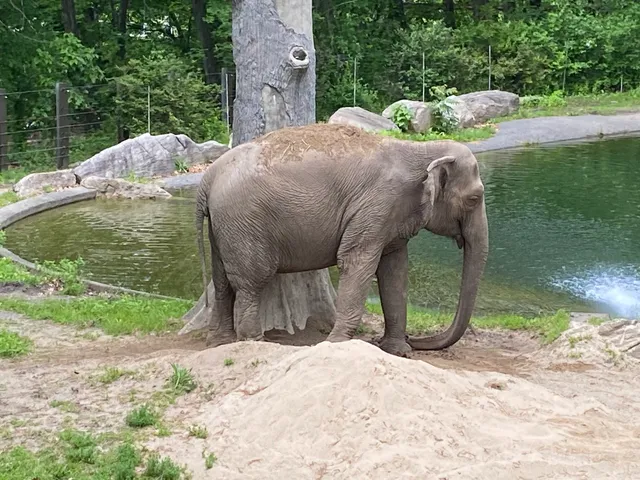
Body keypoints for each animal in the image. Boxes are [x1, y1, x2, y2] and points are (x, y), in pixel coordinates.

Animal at [195, 123, 488, 356]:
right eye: (474, 199)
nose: (415, 339)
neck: (420, 148)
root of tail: (208, 178)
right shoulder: (377, 205)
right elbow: (355, 262)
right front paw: (336, 343)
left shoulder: (391, 215)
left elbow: (394, 271)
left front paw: (398, 351)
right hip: (244, 223)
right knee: (250, 283)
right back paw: (255, 342)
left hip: (224, 227)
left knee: (222, 281)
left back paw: (221, 342)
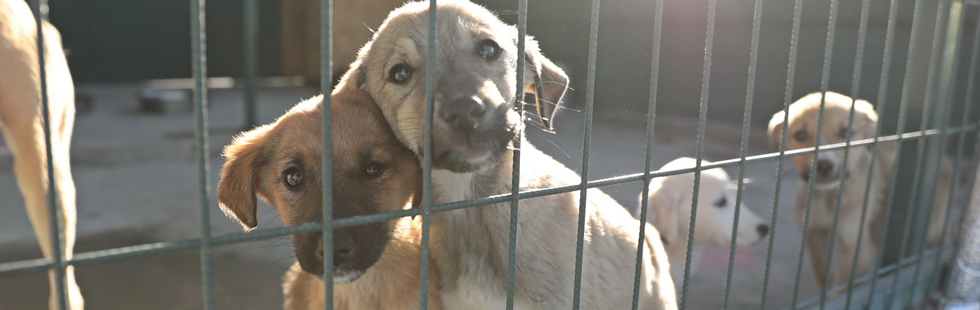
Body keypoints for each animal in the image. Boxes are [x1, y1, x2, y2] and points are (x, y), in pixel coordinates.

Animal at [768, 91, 952, 292]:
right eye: (800, 135)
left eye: (846, 132)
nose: (823, 165)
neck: (829, 196)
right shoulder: (814, 232)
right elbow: (823, 273)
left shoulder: (853, 246)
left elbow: (840, 288)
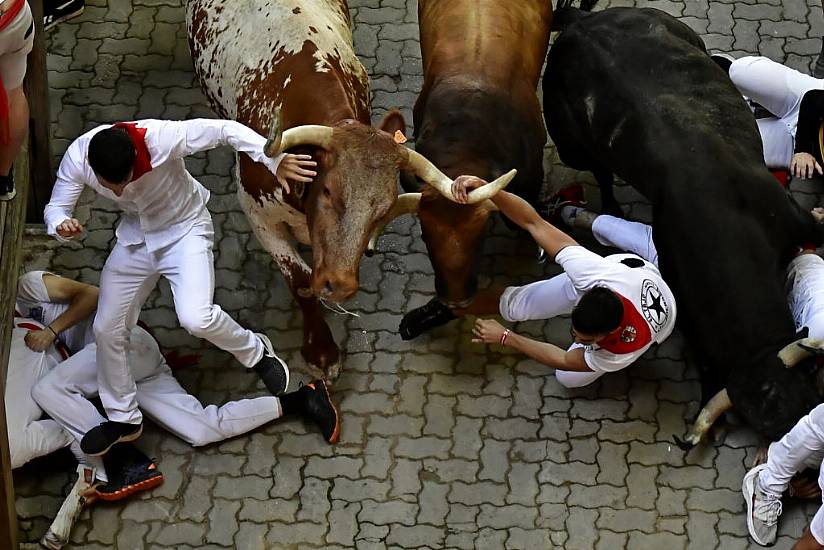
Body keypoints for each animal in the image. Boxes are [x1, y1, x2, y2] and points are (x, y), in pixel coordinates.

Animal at [188, 0, 516, 382]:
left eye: (383, 209)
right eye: (329, 191)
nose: (340, 284)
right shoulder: (258, 213)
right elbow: (300, 282)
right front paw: (321, 351)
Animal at [544, 4, 824, 442]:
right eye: (765, 422)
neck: (724, 220)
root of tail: (578, 22)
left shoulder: (800, 223)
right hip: (574, 145)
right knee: (600, 170)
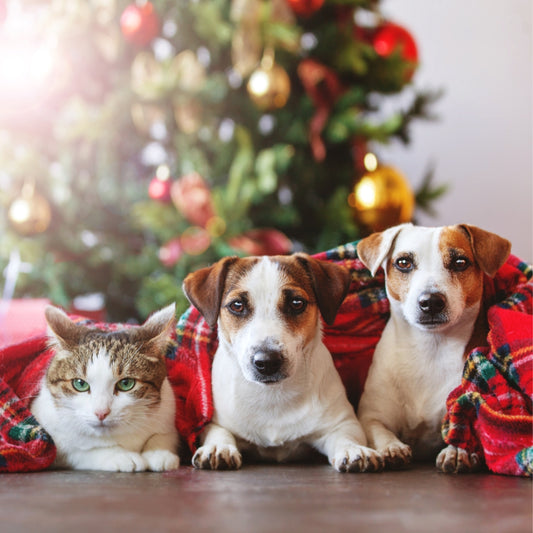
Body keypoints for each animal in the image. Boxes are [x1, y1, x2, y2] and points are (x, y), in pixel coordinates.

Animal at [31, 302, 181, 472]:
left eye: (126, 383)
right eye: (80, 384)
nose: (101, 412)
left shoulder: (167, 411)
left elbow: (164, 435)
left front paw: (159, 453)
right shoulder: (50, 441)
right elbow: (81, 451)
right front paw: (121, 456)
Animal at [182, 251, 382, 472]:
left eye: (296, 303)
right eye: (237, 305)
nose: (267, 362)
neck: (272, 396)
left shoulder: (344, 422)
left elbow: (346, 436)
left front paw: (353, 449)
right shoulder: (213, 422)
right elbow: (218, 431)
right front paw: (219, 447)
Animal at [356, 222, 510, 472]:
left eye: (460, 262)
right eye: (403, 262)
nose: (431, 301)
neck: (429, 348)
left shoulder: (459, 407)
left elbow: (460, 428)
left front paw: (457, 450)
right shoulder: (371, 415)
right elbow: (379, 431)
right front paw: (391, 447)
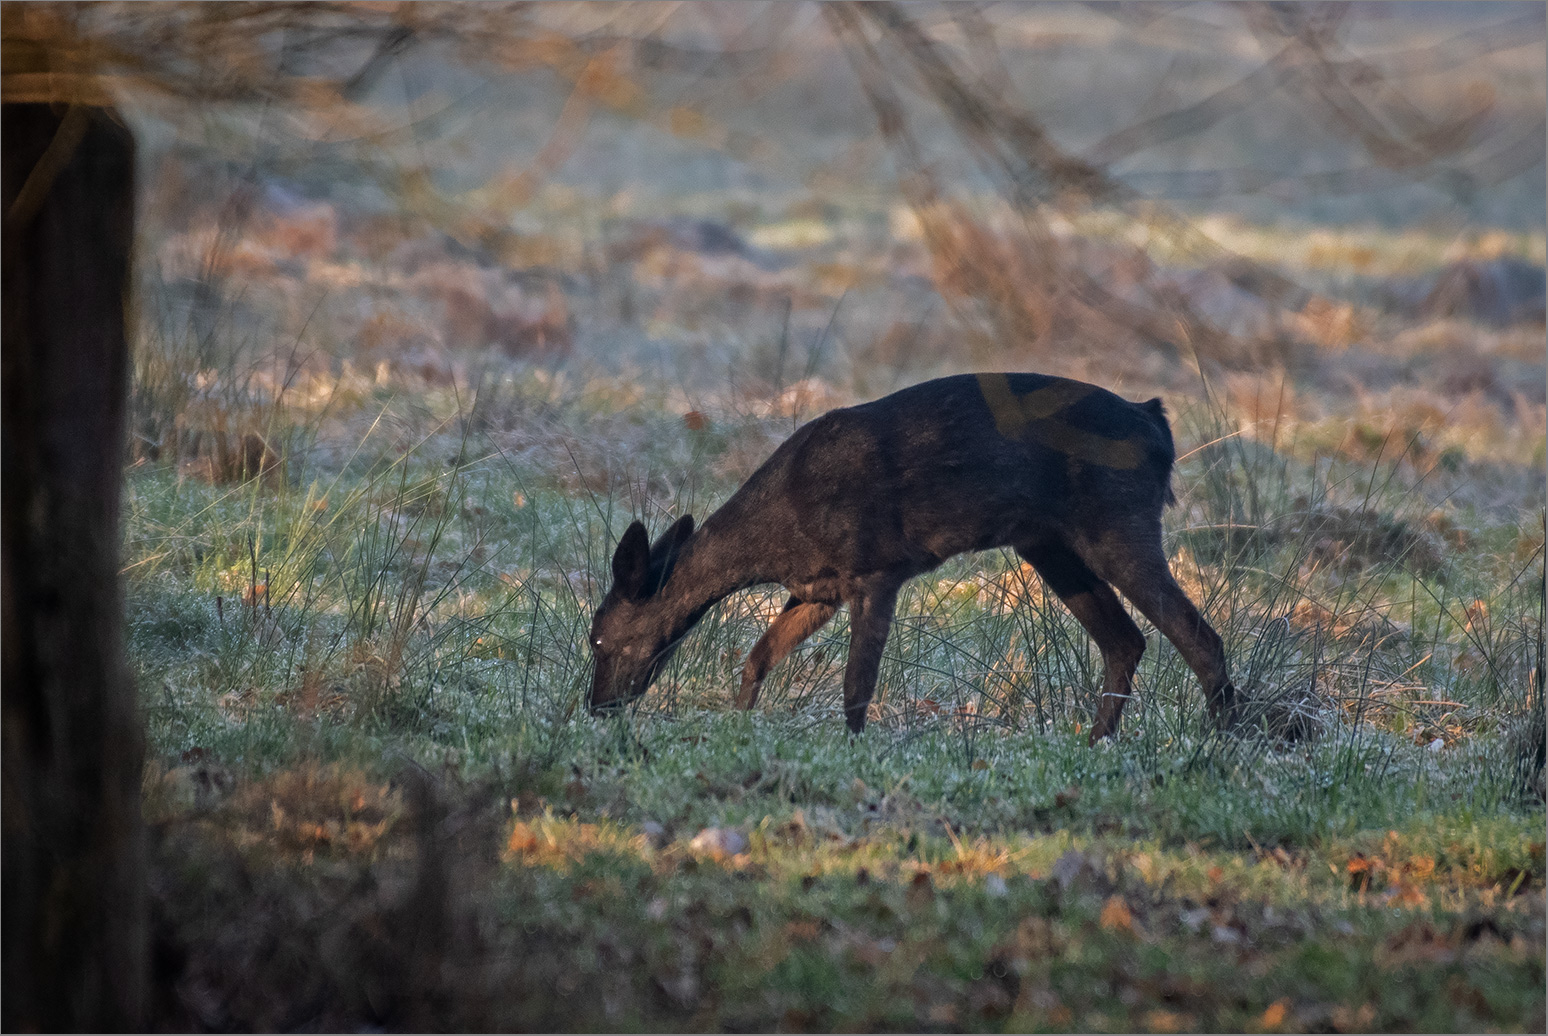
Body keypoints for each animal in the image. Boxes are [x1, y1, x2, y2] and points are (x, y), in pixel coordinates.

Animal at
· · · · ·
### Exercise instructions
Beginning with the line that contains "right front paw: (219, 447)" in the data above, please copy each line exactly until the last line, both ends included, skipping any pictures.

### Answer for the task
right front paw: (219, 447)
Animal at [356, 222, 510, 472]:
left eye: (460, 262)
right eye: (403, 262)
nose: (431, 301)
neck: (429, 348)
left shoulder: (459, 407)
left elbow: (460, 428)
left front paw: (457, 450)
right shoulder: (371, 415)
right elbow: (379, 431)
right front paw: (391, 447)
Body keypoints for each animal in the image. Boxes are [x1, y1, x2, y2] and points are (x, y), in pixel coordinates.

Animal at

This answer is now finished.